Пусть строка почувствует касанье
Утренней прохлады, пусть ветра
Дух приносят мяты и чабра.
Остальное всё — чистописанье.
Всё как в сообщающихся сосудах или как в общей системе кровообращения, где венозная и артериальная кровь питают и обеспечивают жизнеспособность единого организма. Вот некоторые примеры этой взаимосвязи: Верлен — Ревич, Галчинский — Ревич и Лермонтов, удивительно точно по тексту, по звуку и интонации переведенный Александром Михайловичем на французский язык.
Снайперский взгляд когда-то синих глаз, весьма подвижные — сколько оттенков — тонкие ироничные губы. И сам — невысокий, ладно скроенный, а в последние годы — сухой, жилистый, но все еще выносливый, не теряющий своего воинственного максимализма и непредсказуемости, буквально вспыхивающий на взлетах настроения или гаснущий от ненастроения. Внешне очень похож на Фернейского патриарха, на Вольтера (старость, правда, многих делает похожими друг на друга), особенно формой головы и прорезью улыбки, почти как на скульптуре Ж.-А. Гудона. И оба — Скорпионы!
Ревич великолепно читал наизусть чужие и свои стихи и даже поэмы (до последних дней поражая феноменальной памятью), “вкусно” произносил слова и точно акцентировал смыслы, что не так уж часто среди поэтов и совсем редко — среди актеров.
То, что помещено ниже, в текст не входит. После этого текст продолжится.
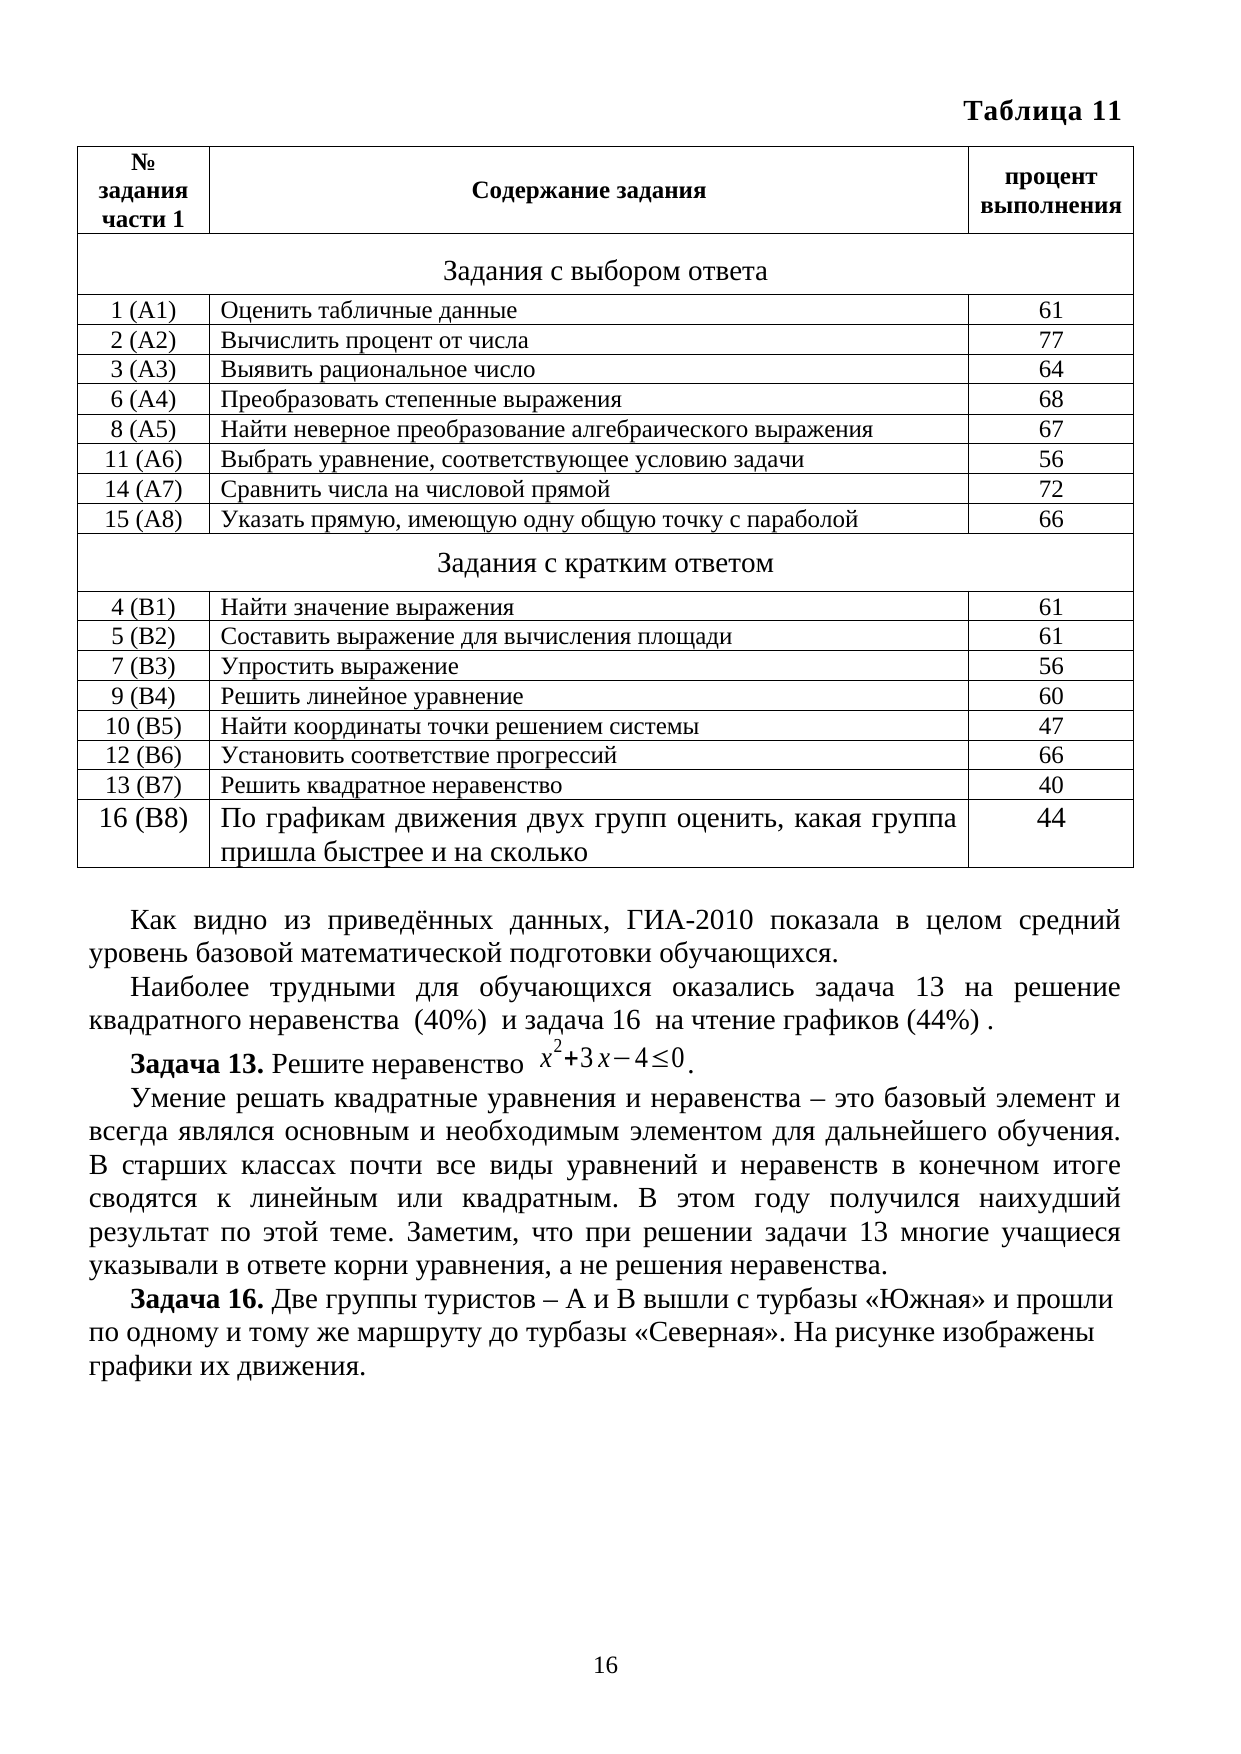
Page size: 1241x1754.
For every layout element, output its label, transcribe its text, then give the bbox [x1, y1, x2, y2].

table_cell Задания с кратким ответом [78, 534, 1133, 591]
table_cell Выбрать уравнение, соответствующее условию задачи [210, 444, 968, 473]
table_cell 56 [969, 444, 1133, 473]
table_cell 61 [969, 295, 1133, 324]
table_header Содержание задания [210, 147, 968, 233]
table_cell 67 [969, 415, 1133, 443]
text Таблица 11 [89, 93, 1122, 127]
table_cell Найти координаты точки решением системы [210, 711, 968, 739]
table_cell 40 [969, 770, 1133, 799]
table_cell 12 (В6) [78, 741, 209, 769]
table_cell Найти неверное преобразование алгебраического выражения [210, 415, 968, 443]
table_cell Преобразовать степенные выражения [210, 384, 968, 413]
table_cell Оценить табличные данные [210, 295, 968, 324]
table_cell Указать прямую, имеющую одну общую точку с параболой [210, 504, 968, 533]
text Наиболее трудными для обучающихся оказались задача 13 на решение квадратного неравенства (40%) и задача 16 на чтение графиков (44%) . [89, 969, 1122, 1036]
table_header № задания части 1 [78, 147, 209, 233]
table_cell 6 (А4) [78, 384, 209, 413]
table_cell 44 [969, 800, 1133, 867]
table_cell 77 [969, 325, 1133, 353]
table_cell 5 (В2) [78, 621, 209, 650]
table_cell 14 (А7) [78, 474, 209, 503]
text Умение решать квадратные уравнения и неравенства – это базовый элемент и всегда являлся основным и необходимым элементом для дальнейшего обучения. В старших классах почти все виды уравнений и неравенств в конечном итоге сводятся к линейным или квадратным. В этом году получился наихудший результат по этой теме. Заметим, что при решении задачи 13 многие учащиеся указывали в ответе корни уравнения, а не решения неравенства. [89, 1080, 1122, 1281]
table_cell 9 (В4) [78, 681, 209, 710]
table_cell 3 (А3) [78, 355, 209, 383]
table_cell Составить выражение для вычисления площади [210, 621, 968, 650]
table_cell Упростить выражение [210, 651, 968, 680]
table_cell 66 [969, 504, 1133, 533]
table_cell 13 (В7) [78, 770, 209, 799]
text Задача 16. Две группы туристов – А и В вышли с турбазы «Южная» и прошли по одному и тому же маршруту до турбазы «Северная». На рисунке изображены графики их движения. [89, 1281, 1122, 1382]
table_cell 68 [969, 384, 1133, 413]
table_cell Сравнить числа на числовой прямой [210, 474, 968, 503]
table_cell 2 (А2) [78, 325, 209, 353]
text Как видно из приведённых данных, ГИА-2010 показала в целом средний уровень базовой математической подготовки обучающихся. [89, 902, 1122, 969]
table_cell По графикам движения двух групп оценить, какая группа пришла быстрее и на сколько [210, 800, 968, 867]
table_cell 47 [969, 711, 1133, 739]
table_cell 11 (А6) [78, 444, 209, 473]
table_cell 56 [969, 651, 1133, 680]
table_cell 8 (А5) [78, 415, 209, 443]
table_cell 60 [969, 681, 1133, 710]
table_cell Решить квадратное неравенство [210, 770, 968, 799]
table_cell 7 (В3) [78, 651, 209, 680]
table_cell Найти значение выражения [210, 592, 968, 620]
table_header процент выполнения [969, 147, 1133, 233]
table_cell Выявить рациональное число [210, 355, 968, 383]
table_cell 1 (А1) [78, 295, 209, 324]
table_cell Решить линейное уравнение [210, 681, 968, 710]
table_cell 16 (В8) [78, 800, 209, 867]
text Задача 13. Решите неравенство . [89, 1036, 1122, 1080]
table_cell 72 [969, 474, 1133, 503]
table_cell 66 [969, 741, 1133, 769]
table_cell Вычислить процент от числа [210, 325, 968, 353]
table_cell 64 [969, 355, 1133, 383]
table_cell 61 [969, 592, 1133, 620]
table_cell 61 [969, 621, 1133, 650]
table_cell Задания с выбором ответа [78, 234, 1133, 294]
table_cell 15 (А8) [78, 504, 209, 533]
table_cell Установить соответствие прогрессий [210, 741, 968, 769]
table_cell 4 (В1) [78, 592, 209, 620]
table_cell 10 (В5) [78, 711, 209, 739]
Эта естественная манера — в меру театральная, без форсажа, подкрепленная убедительностью авторской интонации, — впечатляла и запоминалась. Многих, особенно женщин, завораживал его певучий баритон, который прибавлял ему мужественности и даже роста.
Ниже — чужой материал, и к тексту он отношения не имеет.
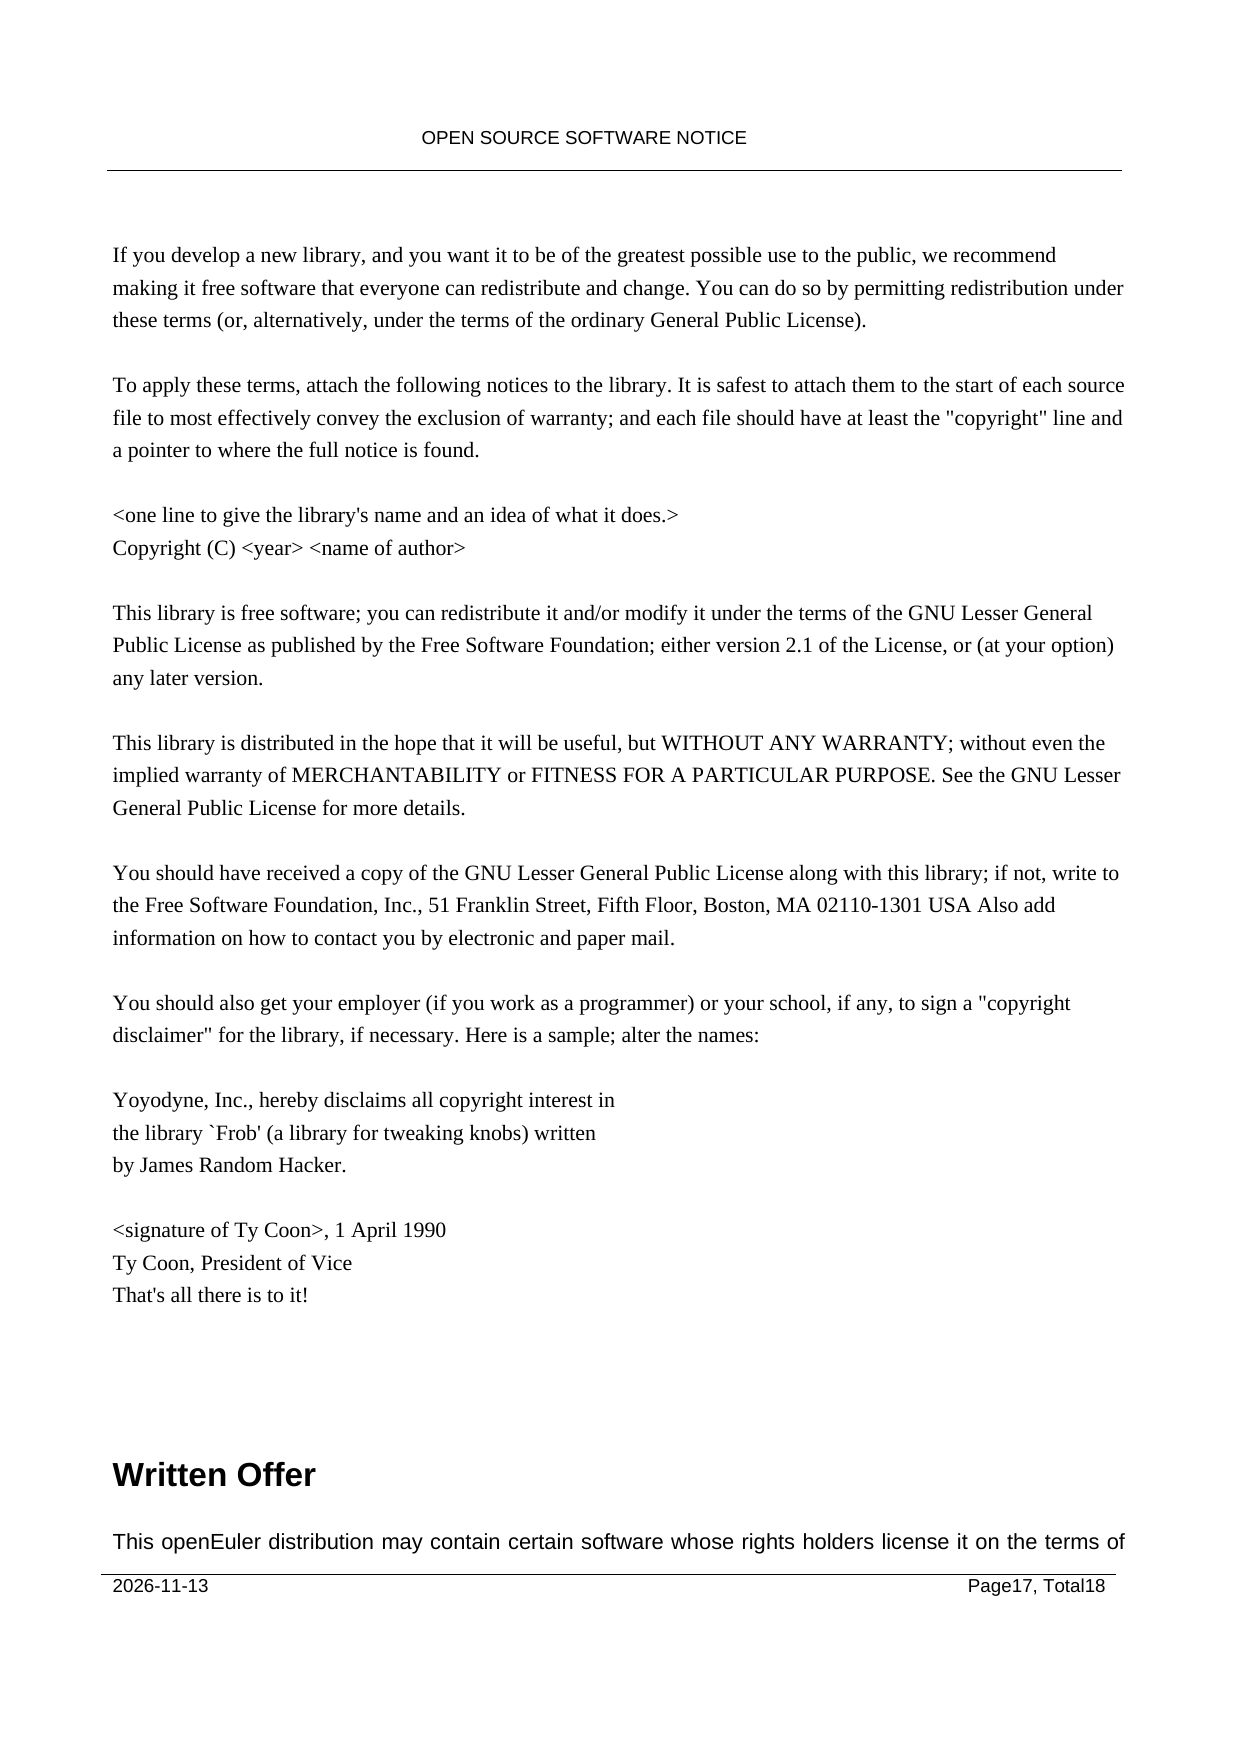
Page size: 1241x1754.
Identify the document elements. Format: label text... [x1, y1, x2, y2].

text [112, 206, 1128, 1441]
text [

В последние месяцы, когда поэт тяжело и неизлечимо болел, он стал очень нежным. Разговаривал и не отпускал рук, прижимая их к давно не бритой, прохладной щеке. Сколько ласковых слов наговорил в последнюю нашу встречу! Я понимала: прощается.
— Знаешь, девочка, какой сон мне на днях приснился? Сначала услышал, а потом и увидел: ангелы поют и молются обо мне, а демоны им мешают — бузят, возятся. Вместе с ангелами пел отец Павел, и матушка Наталья подпевала… Дивный сон. А после звонит матушка Наталья: мы рано утром вместе с отцом Павлом молились за вас. Вот так. Представляешь? Так я об этом стихотворение написал.
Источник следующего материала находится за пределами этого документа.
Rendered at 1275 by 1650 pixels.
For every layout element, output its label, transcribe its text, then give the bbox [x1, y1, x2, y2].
Он никогда не произносил “стишки”, а от слова “текст” прямо-таки взвивался под потолок.
— Я тут ничего не придумал, — продолжал он, — только поставил посвящение матушке Наталье, читай, читай вслух!
Он протянул лист бумаги со стихотворением, написанным 19 октября — в лицейский пушкинский день.
Я прочитала.
— Ну как?
И не дожидаясь ответа:
— Я — гений, а?
— Гений, конечно, гений!
Александр Михайлович откинулся на подушки, и стало видно, как он устал, но откуда-то взялись силы, и он блаженно заулыбался, принимая всю условность нашей словесной игры и в то же время веря, как ребенок, что всё, конечно, “взаправду”….
Через день Александр Михайлович Ревич ушел туда, где поют ангелы, где “несть ни болезнь, ни печаль, ни воздыхание, но жизнь бесконечная”…
Когда я одевалась в прихожей, он приподнялся в постели и вдруг крикнул вслед, да с такой силой:
— Я еще и поэму напишу!
— Верю, Алик, верю! Конечно, напишешь, без этого ты бы не был поэтом, не был бы Ревичем!